Diventa spietata e senza nessun rimorso di coscienza.
Stessa cosa vale per James che, prima del suo primo omicidio, era solo un delinquentello qualunque, con un passato che, scopriamo poi, essere decisamente migliore di quello che ci si sarebbe aspettato.
Cresciuto in orfanotrofio, si, ma comunque amato e anche privilegiato rispetto alla maggior parte dei suoi compagni. 
Chelsea e James prima di questo erano, in fondo, due ragazzi perbene, entrambi con problemi familiari ed economici, ma ragazzi buoni, che da quando si sono incontrati (loro dicono sia stata la loro unica fortuna, ma io dico "non l'avessero mai fatto!") sono come impazziti, presi da una sorta di febbre di onnipotenza.

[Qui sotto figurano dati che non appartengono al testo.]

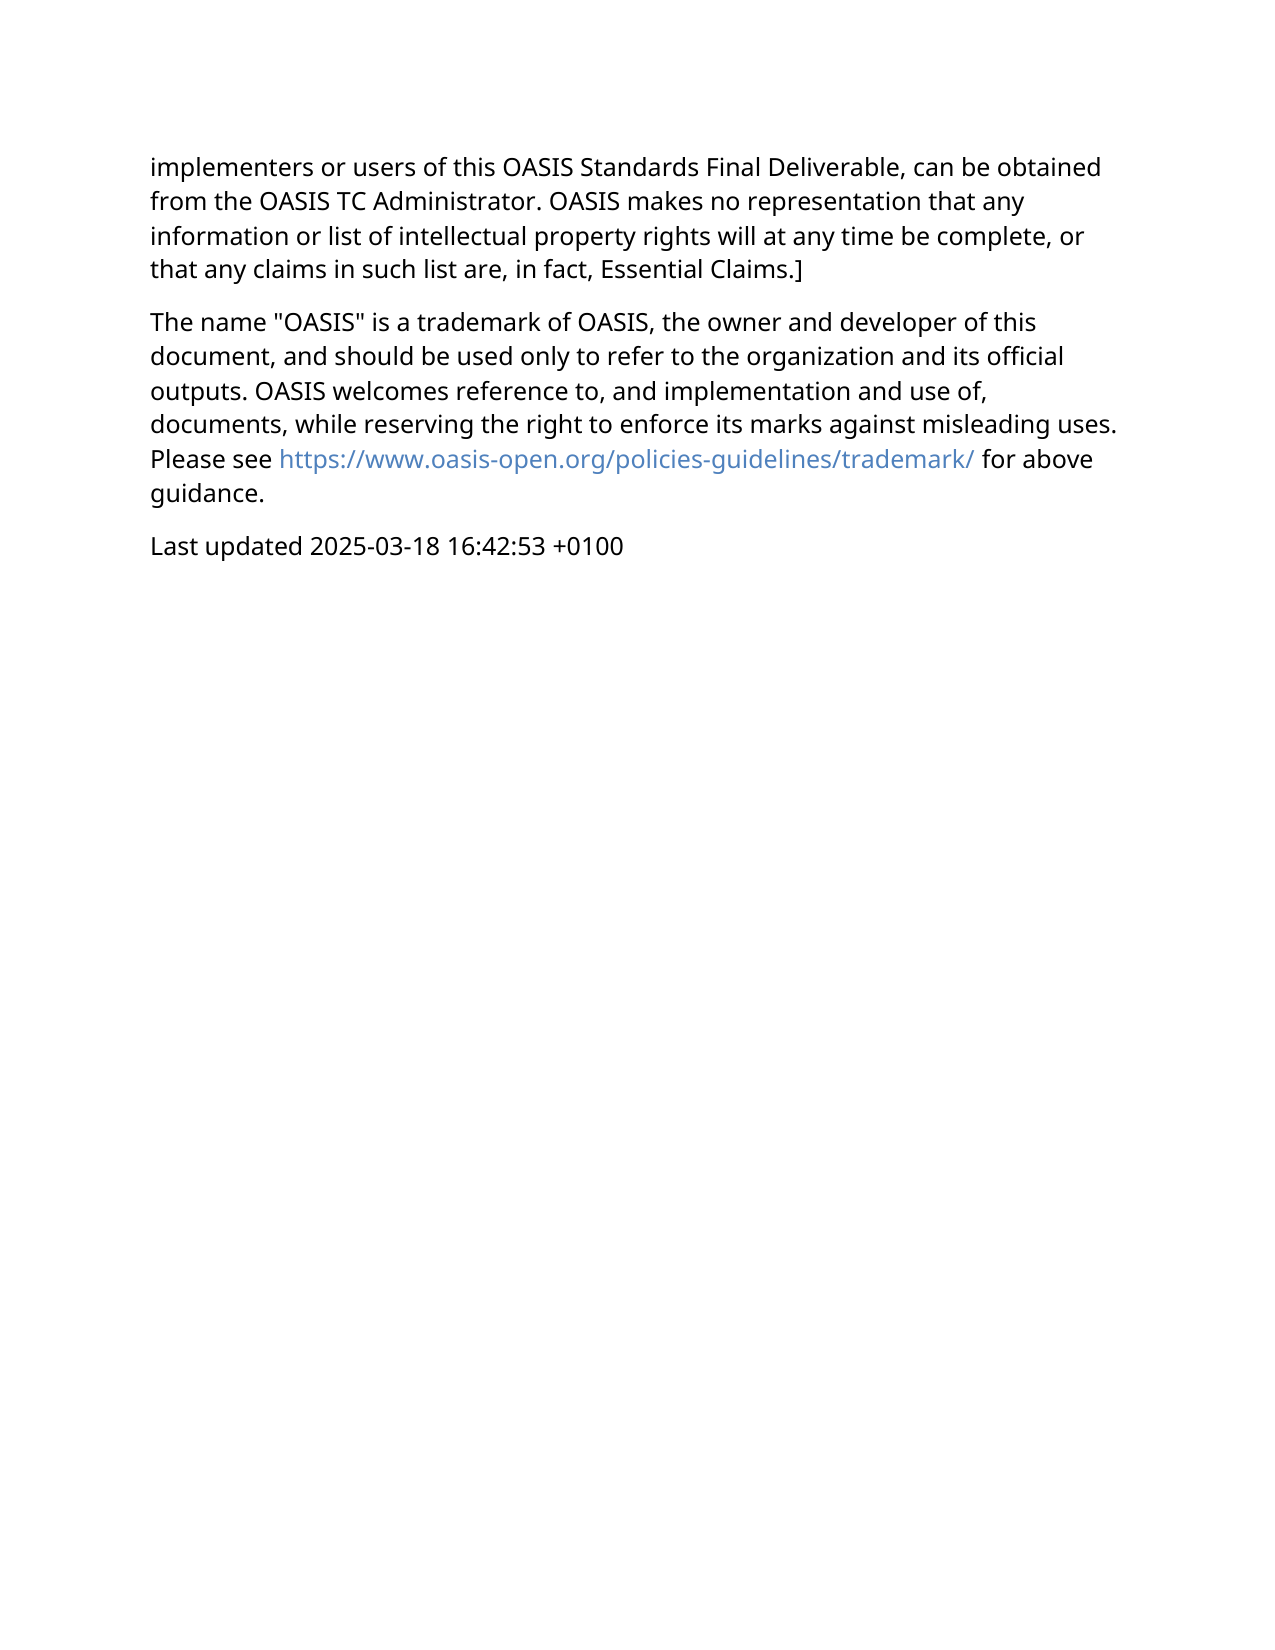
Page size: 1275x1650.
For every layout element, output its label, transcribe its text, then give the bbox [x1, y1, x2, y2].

James ripete più di una volta a Chelsea questa frase: "La forza di gravità mi attrae verso te, e non più verso il centro della terra".
Ma a me è sembrato che i due fossero attratti da una spirale di incontrollata follia.
Arrivano persino ad uccidere un innocente giardiniere, solo perché, avevano voglia di passare due giorni nella casa di cui, il povero malcapitato, si occupava.
Questa è crudeltà! Questo è non mostrare alcun valore e rispetto per la vita umana.
La loro unione ha generato due mostri che non guardano in faccia nessuno per ottenere ciò che desiderano.
Soli erano innocui. 
Lei troppo debole per reagire, lui troppo preso dal suo vittimismo che lo porta, immancabilmente, a giustificare se stesso e i reati che commette.
Entrambi, in realtà, avevano una scelta.
Ma hanno preferito percorrere la strada più facile e, trovarsi insieme, ha dato loro il coraggio di sorpassare quel limite che soli non avrebbero superato.
L'epilogo della storia è prevedibile e anche auspicabile, aggiungerei.
Come le storie più note citate nella recensione, anche qui, per i due fuggiaschi amanti, non esiste un lieto fine.
Ancora una volta i ragazzi scelgono di fuggire dalle proprie responsabilità. 
Si uccidono per restare insieme e io non ho potuto fare a meno che chiedermi "perché non lo farlo prima e risparmiare, così, tutte quelle vite sacrificate per niente?"
Il romanzo termina così, lasciando aperti alcuni punti interrogativi che lo scrittore ha scelto di non chiarire.
Qual è la vera storia dei genitori di James? Sono morti o l'hanno abbandonato?
Cosa è successo in realtà al padre di Chalsea? Perché è sparito?
Ma soprattutto... che fine ha fatto l'enorme orsacchiotto bianco di peluche? >_<


Ringrazio l'autore che mi ha fornito la copia del romanzo.